Leon Redbone making only Michigan appearance Oct. 15

Published 10:09 am Tuesday, October 6, 2009

Larry Seurynck with Leon Redbone the third time he visited Dowagiac, April 2, 2008. (Daily Star Photo/JOHN EBY)

Larry Seurynck with Leon Redbone the third time he visited Dowagiac, April 2, 2008. (Daily Star Photo/JOHN EBY)

By JOHN EBY
Niles Daily Star

Leon Redbone returns to Wood Fire Thursday, Oct. 15.

Not only will it be his fourth appearance in Dowagiac, but the Grand Old City marks his only Michigan stop on his current tour.

Redbone, a throwback to Tin Pan Alley, also performed at Wood Fire on Jan. 23 and Sept. 11, 2007; and, most recently, on April 2, 2008.

His host, Larry Seurynck, said dinner will be served about 6, with the concert following around 8. Cost for the Cajun buffet with blackened salmon and red beans and rice that Redbone requests is $55. Call 782-0007 for reservations.

Wood Fire “is so much smaller than everywhere else he plays, he just loves” the intimate space, said Seurynck, who “bugs” him to record a live album here.

“He’s so talented,” Seurynck said. “The whistling thing last time.
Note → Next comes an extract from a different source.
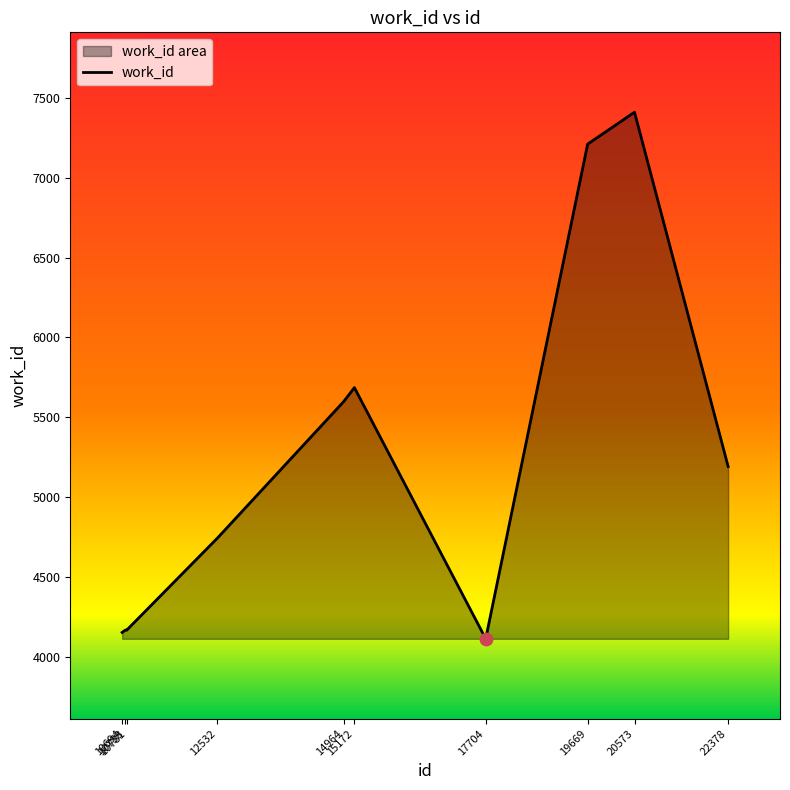

Between 19669 and 15172, which is larger?

19669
He’s really developed talents that you don’t see others doing.”

For a timeless enigma, Redbone also proved affable and accessible during his last visit.
At 10:15 p.m. after his sold-out third appearance at Wood Fire, he was still hanging around the Pompeii Room, visiting with fans, signing photos and ticket stubs and even whipping out his own small camera to take pictures of some timeless photos he signed, such as one which suggests why David Letterman suspected Leon and Don (Father Guido Sarducci) Novello were the same person.

“I’ve read all kinds of wacky things” about himself. “I’m simply not interested. I don’t want to indulge,” Redbone told the Daily News. “I’m interested in information about substantive issues – not a dossier on an individual, as if somehow that is going to reveal anything. You can make anything up.”

He said the Daily Star could ask one question last year, but he didn’t enforce his edict while generously fielding queries for more than 15 minutes.

“It’s hard to explain exactly why you like what you like,” said the singer and guitarist who specializes in interpreting early 20th century jazz and blues standards and Tin Pan Alley classics.

Tin Pan Alley is the name given to the collection of New York-centered music publishers and songwriters who dominated American popular music in the late 19th and early 20th centuries.

“My main interest in music is operatic,” Redbone said. “It’s always about the singing. A voice can always express more than an instrument. Some may call the voice an instrument, but an instrument which happens to be a voice is quite different than an instrument which is a device. The most powerful element is you can express, using the same mechanism, which is now connected directly to a personality that has its own qualities and potential.”

For a man whose national notoriety has the durability of NBC’s “Saturday Night Live,” for which he was a semi-regular musical guest in the late 1970s and early ’80s, he remains elusive whether on the Internet or in person.

“I’m just not complying,” he said cryptically. “I’m not compliant because my world is different from most people’s. I belong to a mysterious clan.”